U.S. States Carry Insurmountable Financial Burdens
A Sad State of Affairs: U.S. States Carry Insurmountable Financial Burdens
by David Moadel | Oct 4, 2019 | Articles, CTS-News, Macro Economics
If a nation is only as strong as its constituent states, then America is in serious trouble. Some states are in worse shape than others, but unfunded liabilities have gotten so bad that the nation as a whole is threatened with financial ruin.
Truth in Accounting releases a report each year called Financial State of the States, and it’s much more accurate, complete, and readable than anything you’ll see from the U.S. government. I believe it’s every informed American’s duty to seek independent sources on the country’s financial health, and this source has painted a particularly bleak picture.
According to Truth in Accounting’s recently released report, the latest findings indicate that out of the 50 states, 40 of them don’t have enough money to pay their bills – and this is true despite the fact that 49 states require, by law, that they balance their budgets.
The greatest financial burdens on the states are the usual suspects: pension debt (which totaled an astounding $824 billion this year) and other post-employment benefits (which include retiree health-care debt and totaled $664.6 billion this year).
Remember, this is only the individual states’ debts; it doesn’t include the national debt, which is quickly approaching $23 trillion. With these ominous figures, both the states and the country are paying billions of dollars annually just to pay off the interest on the debt; that’s one of the reasons why the government is pushing so hard for a cheap dollar, which would make these interest payments less burdensome.

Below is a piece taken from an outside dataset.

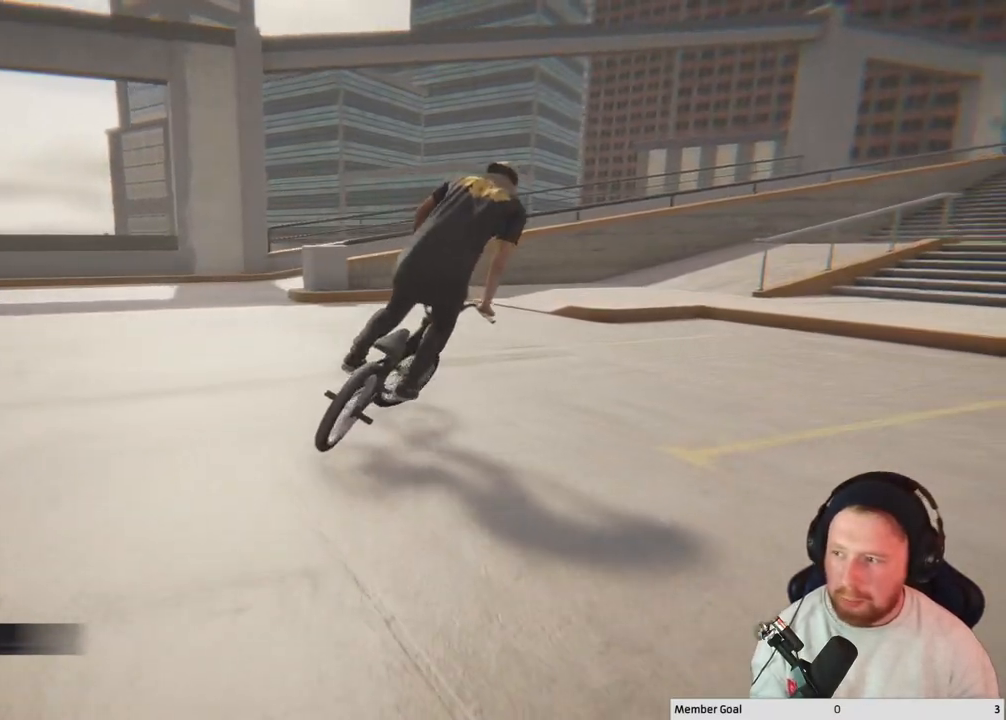
{"buttons": [], "left_stick": "left", "right_stick": "center", "events": [[217, "left_stick", "left"], [267, "Y", "down"], [367, "Y", "up"]]}
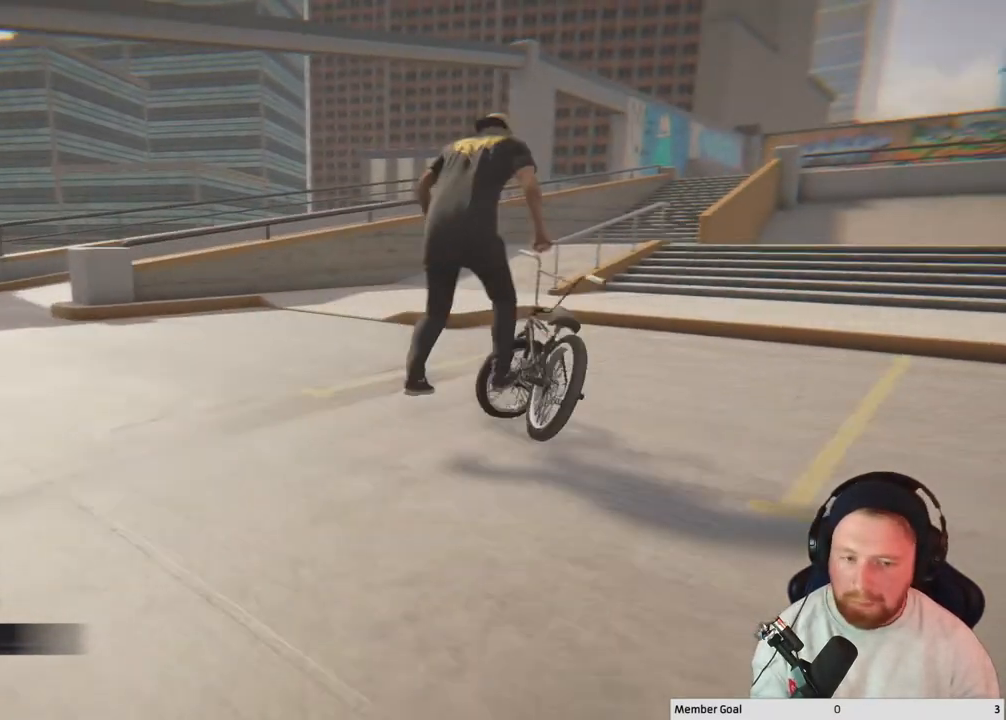
{"buttons": [], "left_stick": "left", "right_stick": "left", "events": [[50, "right_stick", "left"]]}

Altogether, Truth in Accounting identified $1.5 trillion of state-level debt in the span of just one year. This debt burden isn’t distributed equally, however, as some states are in worse shape than others.
Truth in Accounting has coined the term “sinkhole states” for the most egregious offenders, and if you’re thinking that they’re all going to be poverty-stricken localities, you’re wrong:
You probably didn’t expect to see Connecticut or Massachusetts on the sinkhole states list, but debt burden isn’t biased towards any particular region or demographic segment of the country.
Rather, it’s a function of government malfeasance: elected leaders mismanaging taxpayer funds and kicking the can down the road until the debt burden becomes unmanageable.